What's the logic of this statement? "Define $xCy$ if $x^2<y^2$, or if $x^2 = y^2$ and $x<y$."

Question

I'm reading Munkre's Topology. There is an exercise which asks us to check that the relation defined in Example 7 is an order relation. But I don't understand what's the meaning of this relation. Can someone give some explanations? Thanks! Why did he write it in this way?

Answer 1

But I don't understand what's the meaning of this relation.

$C=\{(x,y)\in\Bbb R^2: x^2<y^2 ~\lor~(x^2=y^2\land x<y)\}$

It is an order comparison that compares the squares of the values, or if they are equal, compares the values themselves.

(Cf: Order people by weight, or when equal use their height. )

Can someone give some explanations? Thanks! Why did he write it in this way?
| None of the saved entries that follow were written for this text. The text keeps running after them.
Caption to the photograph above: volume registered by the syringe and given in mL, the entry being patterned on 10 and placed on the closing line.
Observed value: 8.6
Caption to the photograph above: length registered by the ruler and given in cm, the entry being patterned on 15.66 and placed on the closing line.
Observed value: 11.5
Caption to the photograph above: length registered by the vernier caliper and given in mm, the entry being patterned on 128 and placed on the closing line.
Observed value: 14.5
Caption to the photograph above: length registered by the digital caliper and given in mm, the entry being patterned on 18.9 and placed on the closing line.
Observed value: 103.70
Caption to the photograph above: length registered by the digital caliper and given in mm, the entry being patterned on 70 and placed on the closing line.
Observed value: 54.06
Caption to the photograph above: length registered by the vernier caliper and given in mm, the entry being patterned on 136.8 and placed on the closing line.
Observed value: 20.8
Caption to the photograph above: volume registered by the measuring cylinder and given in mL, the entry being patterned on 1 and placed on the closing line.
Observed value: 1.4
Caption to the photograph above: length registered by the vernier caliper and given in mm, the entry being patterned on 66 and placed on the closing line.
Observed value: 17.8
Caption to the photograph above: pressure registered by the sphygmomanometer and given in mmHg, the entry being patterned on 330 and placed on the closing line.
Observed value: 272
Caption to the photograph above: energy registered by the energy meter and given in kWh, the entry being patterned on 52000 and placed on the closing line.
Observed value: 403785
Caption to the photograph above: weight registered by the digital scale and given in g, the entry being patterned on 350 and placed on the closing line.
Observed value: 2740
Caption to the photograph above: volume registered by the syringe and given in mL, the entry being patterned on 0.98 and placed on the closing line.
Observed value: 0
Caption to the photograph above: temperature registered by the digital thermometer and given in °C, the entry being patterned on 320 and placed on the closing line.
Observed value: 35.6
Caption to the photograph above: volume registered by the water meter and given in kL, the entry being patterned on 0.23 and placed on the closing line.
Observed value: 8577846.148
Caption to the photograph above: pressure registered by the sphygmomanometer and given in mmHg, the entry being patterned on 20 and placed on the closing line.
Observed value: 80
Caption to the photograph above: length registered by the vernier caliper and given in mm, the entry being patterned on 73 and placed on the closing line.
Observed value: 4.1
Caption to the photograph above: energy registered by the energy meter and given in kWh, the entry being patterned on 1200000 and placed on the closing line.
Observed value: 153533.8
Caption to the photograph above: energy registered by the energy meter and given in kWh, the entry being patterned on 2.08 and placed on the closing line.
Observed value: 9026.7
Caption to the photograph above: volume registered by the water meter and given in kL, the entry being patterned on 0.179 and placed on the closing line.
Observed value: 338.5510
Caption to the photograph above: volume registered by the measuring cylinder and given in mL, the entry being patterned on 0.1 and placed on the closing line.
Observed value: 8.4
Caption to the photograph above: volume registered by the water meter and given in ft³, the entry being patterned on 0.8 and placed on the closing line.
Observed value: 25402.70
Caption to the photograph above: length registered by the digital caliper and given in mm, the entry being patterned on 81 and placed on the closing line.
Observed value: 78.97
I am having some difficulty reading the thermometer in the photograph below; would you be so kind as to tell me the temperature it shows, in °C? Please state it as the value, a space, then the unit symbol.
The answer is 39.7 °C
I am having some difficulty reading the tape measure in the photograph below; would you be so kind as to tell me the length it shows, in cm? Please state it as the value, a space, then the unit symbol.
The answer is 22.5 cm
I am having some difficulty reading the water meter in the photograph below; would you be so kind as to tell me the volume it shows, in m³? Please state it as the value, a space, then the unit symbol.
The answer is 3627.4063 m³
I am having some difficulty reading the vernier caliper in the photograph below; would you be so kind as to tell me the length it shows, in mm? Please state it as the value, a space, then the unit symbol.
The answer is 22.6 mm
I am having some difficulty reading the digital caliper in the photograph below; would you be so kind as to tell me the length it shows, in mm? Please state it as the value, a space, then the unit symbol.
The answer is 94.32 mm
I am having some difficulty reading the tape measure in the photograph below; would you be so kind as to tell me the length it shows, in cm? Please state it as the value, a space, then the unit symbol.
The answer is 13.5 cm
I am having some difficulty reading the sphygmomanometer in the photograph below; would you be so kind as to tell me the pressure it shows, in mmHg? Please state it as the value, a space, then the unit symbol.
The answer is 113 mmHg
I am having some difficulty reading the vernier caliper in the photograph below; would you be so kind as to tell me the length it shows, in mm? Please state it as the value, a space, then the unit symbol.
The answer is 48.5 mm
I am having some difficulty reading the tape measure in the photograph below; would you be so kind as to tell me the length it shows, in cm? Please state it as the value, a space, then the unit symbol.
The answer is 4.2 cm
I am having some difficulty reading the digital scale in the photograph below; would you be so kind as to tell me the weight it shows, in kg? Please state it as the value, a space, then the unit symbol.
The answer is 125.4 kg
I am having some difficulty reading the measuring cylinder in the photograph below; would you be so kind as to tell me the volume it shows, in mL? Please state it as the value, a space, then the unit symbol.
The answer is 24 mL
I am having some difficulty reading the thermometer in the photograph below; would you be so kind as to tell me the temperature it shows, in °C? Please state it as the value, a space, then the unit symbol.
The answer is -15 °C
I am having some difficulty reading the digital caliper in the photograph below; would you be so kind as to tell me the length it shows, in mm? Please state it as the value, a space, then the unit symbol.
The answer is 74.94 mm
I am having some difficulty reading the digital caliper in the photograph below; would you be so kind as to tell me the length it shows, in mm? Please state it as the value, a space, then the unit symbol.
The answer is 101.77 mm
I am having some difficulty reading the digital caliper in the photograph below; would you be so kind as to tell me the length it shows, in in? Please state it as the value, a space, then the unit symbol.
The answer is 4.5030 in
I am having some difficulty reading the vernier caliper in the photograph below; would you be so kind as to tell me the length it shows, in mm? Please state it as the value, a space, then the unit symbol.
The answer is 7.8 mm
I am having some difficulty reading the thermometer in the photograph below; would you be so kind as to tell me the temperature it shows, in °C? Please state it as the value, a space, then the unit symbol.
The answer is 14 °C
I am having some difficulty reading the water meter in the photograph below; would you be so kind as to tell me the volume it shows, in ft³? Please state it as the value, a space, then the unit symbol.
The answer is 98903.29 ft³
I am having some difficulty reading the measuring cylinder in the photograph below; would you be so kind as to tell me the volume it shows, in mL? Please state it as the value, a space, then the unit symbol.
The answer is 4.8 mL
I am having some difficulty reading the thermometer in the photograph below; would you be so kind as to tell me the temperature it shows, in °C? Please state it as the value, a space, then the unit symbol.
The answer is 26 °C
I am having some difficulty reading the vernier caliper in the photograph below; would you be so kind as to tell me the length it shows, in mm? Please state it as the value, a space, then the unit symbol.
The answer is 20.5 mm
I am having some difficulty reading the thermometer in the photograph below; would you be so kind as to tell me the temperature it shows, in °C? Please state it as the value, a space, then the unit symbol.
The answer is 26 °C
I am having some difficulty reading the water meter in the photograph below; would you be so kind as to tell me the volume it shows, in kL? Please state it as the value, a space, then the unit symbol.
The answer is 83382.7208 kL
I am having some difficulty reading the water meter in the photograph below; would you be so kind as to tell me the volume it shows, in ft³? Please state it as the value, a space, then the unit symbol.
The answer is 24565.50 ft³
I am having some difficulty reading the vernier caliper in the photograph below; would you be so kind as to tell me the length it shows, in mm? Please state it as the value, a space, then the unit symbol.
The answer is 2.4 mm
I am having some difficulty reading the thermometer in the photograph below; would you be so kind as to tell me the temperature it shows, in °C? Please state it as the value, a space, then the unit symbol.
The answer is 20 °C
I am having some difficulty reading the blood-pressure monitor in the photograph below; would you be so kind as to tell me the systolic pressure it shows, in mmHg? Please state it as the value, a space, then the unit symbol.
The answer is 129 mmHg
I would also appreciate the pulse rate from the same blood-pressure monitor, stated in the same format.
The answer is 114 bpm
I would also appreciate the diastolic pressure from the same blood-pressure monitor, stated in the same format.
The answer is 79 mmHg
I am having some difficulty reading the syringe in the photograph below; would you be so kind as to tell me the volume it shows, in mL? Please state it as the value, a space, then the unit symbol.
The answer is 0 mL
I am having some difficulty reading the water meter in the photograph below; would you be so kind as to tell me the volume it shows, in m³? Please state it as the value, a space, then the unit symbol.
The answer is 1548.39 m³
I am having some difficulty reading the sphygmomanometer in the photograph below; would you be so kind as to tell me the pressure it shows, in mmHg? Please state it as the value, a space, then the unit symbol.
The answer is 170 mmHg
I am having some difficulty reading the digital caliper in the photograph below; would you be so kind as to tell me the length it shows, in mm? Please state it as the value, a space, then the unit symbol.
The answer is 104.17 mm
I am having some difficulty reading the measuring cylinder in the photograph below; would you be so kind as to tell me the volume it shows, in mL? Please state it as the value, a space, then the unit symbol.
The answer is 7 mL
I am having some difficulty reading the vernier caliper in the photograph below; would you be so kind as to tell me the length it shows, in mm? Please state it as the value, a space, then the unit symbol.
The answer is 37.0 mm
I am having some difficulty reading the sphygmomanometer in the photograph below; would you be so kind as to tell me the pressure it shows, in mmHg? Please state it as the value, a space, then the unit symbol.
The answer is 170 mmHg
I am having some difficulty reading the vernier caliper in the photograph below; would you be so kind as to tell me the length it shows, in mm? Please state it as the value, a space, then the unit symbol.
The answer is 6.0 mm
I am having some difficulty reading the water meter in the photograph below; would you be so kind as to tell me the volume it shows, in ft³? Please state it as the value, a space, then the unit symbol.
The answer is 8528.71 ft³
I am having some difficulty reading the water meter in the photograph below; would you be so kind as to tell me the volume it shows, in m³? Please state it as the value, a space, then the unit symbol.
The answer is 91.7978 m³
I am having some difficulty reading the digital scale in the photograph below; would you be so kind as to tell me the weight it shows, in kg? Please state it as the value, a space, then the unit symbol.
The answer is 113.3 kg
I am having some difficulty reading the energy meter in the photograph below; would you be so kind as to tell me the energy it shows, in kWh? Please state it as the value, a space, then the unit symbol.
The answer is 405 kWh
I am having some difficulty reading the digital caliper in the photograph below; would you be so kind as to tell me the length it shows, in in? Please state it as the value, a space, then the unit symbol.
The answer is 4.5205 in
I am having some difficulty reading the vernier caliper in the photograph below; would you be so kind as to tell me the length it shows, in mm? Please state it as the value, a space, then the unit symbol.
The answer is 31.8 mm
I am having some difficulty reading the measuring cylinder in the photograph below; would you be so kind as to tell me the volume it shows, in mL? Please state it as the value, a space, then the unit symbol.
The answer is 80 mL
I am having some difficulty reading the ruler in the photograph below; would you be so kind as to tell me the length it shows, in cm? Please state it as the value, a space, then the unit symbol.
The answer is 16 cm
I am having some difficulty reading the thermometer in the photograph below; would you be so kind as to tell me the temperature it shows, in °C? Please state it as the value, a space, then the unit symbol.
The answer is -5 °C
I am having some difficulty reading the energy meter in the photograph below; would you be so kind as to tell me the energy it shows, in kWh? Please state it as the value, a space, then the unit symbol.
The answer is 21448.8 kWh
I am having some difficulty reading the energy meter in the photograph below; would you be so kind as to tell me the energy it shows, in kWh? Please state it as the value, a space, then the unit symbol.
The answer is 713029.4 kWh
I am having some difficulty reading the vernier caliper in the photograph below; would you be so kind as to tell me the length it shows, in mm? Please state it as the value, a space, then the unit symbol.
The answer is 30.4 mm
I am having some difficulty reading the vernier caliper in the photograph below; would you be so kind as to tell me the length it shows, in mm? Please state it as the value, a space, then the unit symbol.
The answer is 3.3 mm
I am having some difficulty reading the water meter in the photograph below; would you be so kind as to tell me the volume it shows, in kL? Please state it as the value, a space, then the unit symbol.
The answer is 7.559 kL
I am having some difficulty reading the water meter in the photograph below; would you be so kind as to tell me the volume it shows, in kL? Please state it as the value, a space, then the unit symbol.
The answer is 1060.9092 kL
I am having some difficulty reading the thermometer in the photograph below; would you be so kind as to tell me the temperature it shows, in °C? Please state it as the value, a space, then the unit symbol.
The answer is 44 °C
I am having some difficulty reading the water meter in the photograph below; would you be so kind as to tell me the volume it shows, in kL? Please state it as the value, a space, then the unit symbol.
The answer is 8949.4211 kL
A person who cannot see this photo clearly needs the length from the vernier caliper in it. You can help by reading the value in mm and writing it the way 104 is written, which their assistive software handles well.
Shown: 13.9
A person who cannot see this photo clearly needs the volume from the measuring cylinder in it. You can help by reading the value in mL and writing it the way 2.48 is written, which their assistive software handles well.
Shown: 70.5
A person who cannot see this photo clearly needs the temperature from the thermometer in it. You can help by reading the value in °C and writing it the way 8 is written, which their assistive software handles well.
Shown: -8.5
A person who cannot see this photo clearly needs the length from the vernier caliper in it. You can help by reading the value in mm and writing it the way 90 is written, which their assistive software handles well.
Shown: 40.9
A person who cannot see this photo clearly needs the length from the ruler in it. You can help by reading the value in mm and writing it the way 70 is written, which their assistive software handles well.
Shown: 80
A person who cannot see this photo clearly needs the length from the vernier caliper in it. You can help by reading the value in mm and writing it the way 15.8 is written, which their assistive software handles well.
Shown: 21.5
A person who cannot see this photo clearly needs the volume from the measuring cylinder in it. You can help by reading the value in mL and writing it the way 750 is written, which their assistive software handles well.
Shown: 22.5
It is a self evaluation to see if you comprehend the topic of order relations by using a somewhat unfamiliar relation.   Is it an order relation?   Use what you have been taught about them to find out.

Answer 2

Hint:  $\,xCy\,$ is equivalent to $\,|x| \lt |y|\,$, or if $\,|x|=|y|\,$ and $\,x \lt y\,$. In other words, $\,xCy\,$ if $\,x\,$ is closer to the origin than $\,y\,$, or in case both are at the same distance from $\,0\,$, then if $\,x\,$ is negative and $\,y\,$ is positive.